> Problems to solve:
**a)** In the rainy-day essay, rewrite the passage that begins at the words "The best you" and ends after "the winter here.", putting "wet weather" in place of "dampness".
**b)** Answer these questions from the rainy-day essay:
(i) Besides making the beach look clean, what does a day of rain change?
(ii) What kind of days characterize the winter where the writer lives?
(iii) After the roadwork, who are the only workers seen for weeks?
**c)** According to the rainy-day essay, why has the writer come to resent damp days less?

> Reading text:
The best you can say about a day of rain is that it makes the beach look clean and changes the colour of the sand.
I have learned not to resent these days of dampness so much as they also give a veneer of cleanliness to the pavements which, in this part of the world, are not washed by celestial moisture in quite the same way and with quite the same regularity as they are in my home country!
‘Not resenting’ is not the same as liking and I look forward to the progression of clear, cold days which characterise the winter here.
The winter is also the time when the municipality makes good all those things which will not be able to be mended in the summer when all the good tourists pour in and dislodge their cigarette stubs and money. It sometime seems as if we are due for some sort of royal visit as little persons in fluorescent yellow jackets descend on us and rip up roads, change sewers and strip off topsoil in what appears to be an uncoordinated rampage of ostentatious civic spending. Then we see nothing but the refuse collectors for weeks.

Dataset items
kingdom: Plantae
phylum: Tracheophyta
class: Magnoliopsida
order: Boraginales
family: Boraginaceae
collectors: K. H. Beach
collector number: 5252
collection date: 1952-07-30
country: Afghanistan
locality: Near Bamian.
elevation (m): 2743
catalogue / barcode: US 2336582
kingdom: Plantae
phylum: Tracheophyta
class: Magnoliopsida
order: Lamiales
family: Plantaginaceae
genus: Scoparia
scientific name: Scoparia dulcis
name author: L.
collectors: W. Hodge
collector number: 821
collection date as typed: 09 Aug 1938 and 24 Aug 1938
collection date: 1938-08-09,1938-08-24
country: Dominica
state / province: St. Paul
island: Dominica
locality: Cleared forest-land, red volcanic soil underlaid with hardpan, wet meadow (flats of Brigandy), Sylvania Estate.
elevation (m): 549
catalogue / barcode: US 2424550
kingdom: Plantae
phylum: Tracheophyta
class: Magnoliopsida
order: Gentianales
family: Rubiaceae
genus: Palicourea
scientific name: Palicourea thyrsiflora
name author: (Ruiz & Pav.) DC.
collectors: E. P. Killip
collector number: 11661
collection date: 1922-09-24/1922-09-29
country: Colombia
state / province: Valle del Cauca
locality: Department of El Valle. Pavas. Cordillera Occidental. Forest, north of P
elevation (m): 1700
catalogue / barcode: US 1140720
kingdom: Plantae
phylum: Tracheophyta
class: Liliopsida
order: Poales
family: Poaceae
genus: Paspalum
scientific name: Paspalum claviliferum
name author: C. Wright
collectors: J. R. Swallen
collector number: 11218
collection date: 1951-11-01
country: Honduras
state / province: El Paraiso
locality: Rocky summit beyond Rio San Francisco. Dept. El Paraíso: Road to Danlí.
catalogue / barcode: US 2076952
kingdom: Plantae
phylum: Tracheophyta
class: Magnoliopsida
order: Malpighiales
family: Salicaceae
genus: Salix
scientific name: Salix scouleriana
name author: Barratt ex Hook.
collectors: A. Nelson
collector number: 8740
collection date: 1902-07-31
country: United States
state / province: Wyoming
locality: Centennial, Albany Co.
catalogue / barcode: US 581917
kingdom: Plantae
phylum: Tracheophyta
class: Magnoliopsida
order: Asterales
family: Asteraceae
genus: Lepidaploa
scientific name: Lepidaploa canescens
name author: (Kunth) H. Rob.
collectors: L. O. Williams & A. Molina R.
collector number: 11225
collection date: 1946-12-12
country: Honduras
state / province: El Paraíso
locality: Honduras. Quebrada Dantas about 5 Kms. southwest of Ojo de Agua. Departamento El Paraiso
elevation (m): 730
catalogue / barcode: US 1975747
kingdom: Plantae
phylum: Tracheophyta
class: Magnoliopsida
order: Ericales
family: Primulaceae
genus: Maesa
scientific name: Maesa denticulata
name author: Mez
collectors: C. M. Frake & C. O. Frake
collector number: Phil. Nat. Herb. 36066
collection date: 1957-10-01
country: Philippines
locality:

> Answer list:
**a)**
The best you can say about a day of rain is that it makes the beach look clean and changes the colour of the sand.
I have learned not to resent these days of wet weather so much as they also give a veneer of cleanliness to the pavements which, in this part of the world, are not washed by celestial moisture in quite the same way and with quite the same regularity as they are in my home country!
‘Not resenting’ is not the same as liking and I look forward to the progression of clear, cold days which characterise the winter here.

**b)**
(i) It changes the color of the sand.
(ii) Clear, cold days.
(iii) The refuse collectors.

**c)** The damp days give the pavements a veneer of cleanliness. In the writer's part of the world, rain does not wash the pavements as much or as regularly as it does in the writer's home country.